GPT-OSS Models#

This page provides detailed technical specifications for the OpenAI GPT-OSS model family supported by NeMo Customizer. For supported features and capabilities, refer to Tested Models.

Before You Start#

Ensure that hfTargetDownload is enabled in the Helm configuration and that a Hugging Face API key secret is available.
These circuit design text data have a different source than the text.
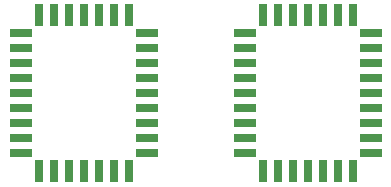
<source format=gbr>
G04 EAGLE Gerber RS-274X export*
G75*
%MOMM*%
%FSLAX34Y34*%
%LPD*%
%INSolderpaste Top*%
%IPPOS*%
%AMOC8*
5,1,8,0,0,1.08239X$1,22.5*%
G01*
%ADD10R,0.760000X1.910000*%
%ADD11R,1.910000X0.760000*%


D10*
X291600Y180350D03*
X278900Y180350D03*
X266200Y180350D03*
X253500Y180350D03*
D11*
X238250Y165100D03*
X238250Y152400D03*
X238250Y139700D03*
X238250Y127000D03*
X238250Y114300D03*
X238250Y101600D03*
X238250Y88900D03*
X238250Y76200D03*
X238250Y63500D03*
D10*
X253500Y48250D03*
X266200Y48250D03*
X278900Y48250D03*
X291600Y48250D03*
X304300Y48250D03*
X317000Y48250D03*
X329700Y48250D03*
D11*
X344950Y63500D03*
X344950Y76200D03*
X344950Y88900D03*
X344950Y101600D03*
X344950Y114300D03*
X344950Y127000D03*
X344950Y139700D03*
X344950Y152400D03*
X344950Y165100D03*
D10*
X329700Y180350D03*
X317000Y180350D03*
X304300Y180350D03*
X101600Y180350D03*
X88900Y180350D03*
X76200Y180350D03*
X63500Y180350D03*
D11*
X48250Y165100D03*
X48250Y152400D03*
X48250Y139700D03*
X48250Y127000D03*
X48250Y114300D03*
X48250Y101600D03*
X48250Y88900D03*
X48250Y76200D03*
X48250Y63500D03*
D10*
X63500Y48250D03*
X76200Y48250D03*
X88900Y48250D03*
X101600Y48250D03*
X114300Y48250D03*
X127000Y48250D03*
X139700Y48250D03*
D11*
X154950Y63500D03*
X154950Y76200D03*
X154950Y88900D03*
X154950Y101600D03*
X154950Y114300D03*
X154950Y127000D03*
X154950Y139700D03*
X154950Y152400D03*
X154950Y165100D03*
D10*
X139700Y180350D03*
X127000Y180350D03*
X114300Y180350D03*
M02*

</source>
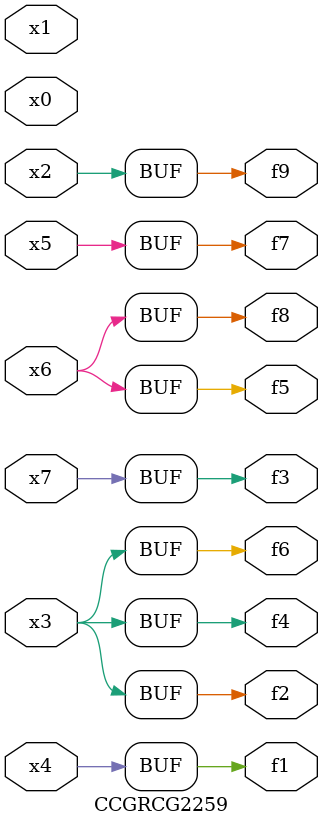
<source format=v>
module CCGRCG2259(
	input x0, x1, x2, x3, x4, x5, x6, x7,
	output f1, f2, f3, f4, f5, f6, f7, f8, f9
);
	assign f1 = x4;
	assign f2 = x3;
	assign f3 = x7;
	assign f4 = x3;
	assign f5 = x6;
	assign f6 = x3;
	assign f7 = x5;
	assign f8 = x6;
	assign f9 = x2;
endmodule

</source>
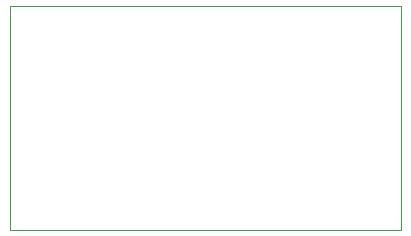
<source format=gbr>
%TF.GenerationSoftware,KiCad,Pcbnew,8.0.5*%
%TF.CreationDate,2024-12-17T02:27:59+01:00*%
%TF.ProjectId,hardware v5,68617264-7761-4726-9520-76352e6b6963,rev?*%
%TF.SameCoordinates,Original*%
%TF.FileFunction,Profile,NP*%
%FSLAX46Y46*%
G04 Gerber Fmt 4.6, Leading zero omitted, Abs format (unit mm)*
G04 Created by KiCad (PCBNEW 8.0.5) date 2024-12-17 02:27:59*
%MOMM*%
%LPD*%
G01*
G04 APERTURE LIST*
%TA.AperFunction,Profile*%
%ADD10C,0.050000*%
%TD*%
G04 APERTURE END LIST*
D10*
X119280000Y-91060000D02*
X152390000Y-91060000D01*
X152390000Y-110060000D01*
X119280000Y-110060000D01*
X119280000Y-91060000D01*
M02*

</source>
Refer to the Hugging Face API Key Secret Guide for setup instructions.


GPT-OSS 20B#

Property

Value

Creator

OpenAI

Architecture

Mixture of Experts (MoE) Transformer

Description

GPT-OSS 20B provides lower latency for local or specialized use cases, featuring full chain-of-thought reasoning and agentic capabilities.

Max I/O Tokens

Not specified

Parameters

21B parameters (3.6B active parameters)

Training Data

Trained on harmony response format

Memory Requirements

Runs within 16GB of memory with MXFP4 quantization

Recommended GPU Count for Customization

8

Default Name

openai/gpt-oss-20b

HF Model URI

hf://openai/gpt-oss-20b

Training Options (20B)#

  • All Weights

  • Sequence Packing: Not supported

Default training max sequence length: 2048.

GPT-OSS 120B#

Property

Value

Creator

OpenAI

Architecture

Mixture of Experts (MoE) Transformer

Description

GPT-OSS 120B supports production, general purpose, and high reasoning use cases with advanced generation capabilities at scale.

Max I/O Tokens

Not specified

Parameters

117B parameters (5.1B active parameters)

Training Data

Trained on harmony response format

Memory Requirements

Fits on a single 80GB GPU (NVIDIA H100 or AMD MI300X) with MXFP4 quantization

Recommended GPU Count for Customization

Single H100 node

Default Name

openai/gpt-oss-120b

HF Model URI

hf://openai/gpt-oss-120b

Training Options (120B)#

  • All Weights

  • Sequence Packing: Not supported

Usage Recommendations#

Reasoning Levels#

Both GPT-OSS models support configurable reasoning levels that you can set in system prompts:

  • Low: Fast responses for general dialogue

  • Medium: Balanced speed and detail

  • High: Deep and detailed analysis

Example: Set reasoning level using “Reasoning: high” in the system prompt.

Model Selection Guidelines#

  • GPT-OSS 20B: Ideal for lower latency requirements, local deployment, specialized use cases, and consumer hardware (with Ollama support)

  • GPT-OSS 120B: Best for production environments, complex reasoning tasks, and scenarios requiring full capability within single-GPU constraints

Important Usage Note#

Both models use the harmony response format and require this format for proper functionality.

Note

Sequence packing and LoRA is not supported for GPT-OSS models in NeMo Customizer.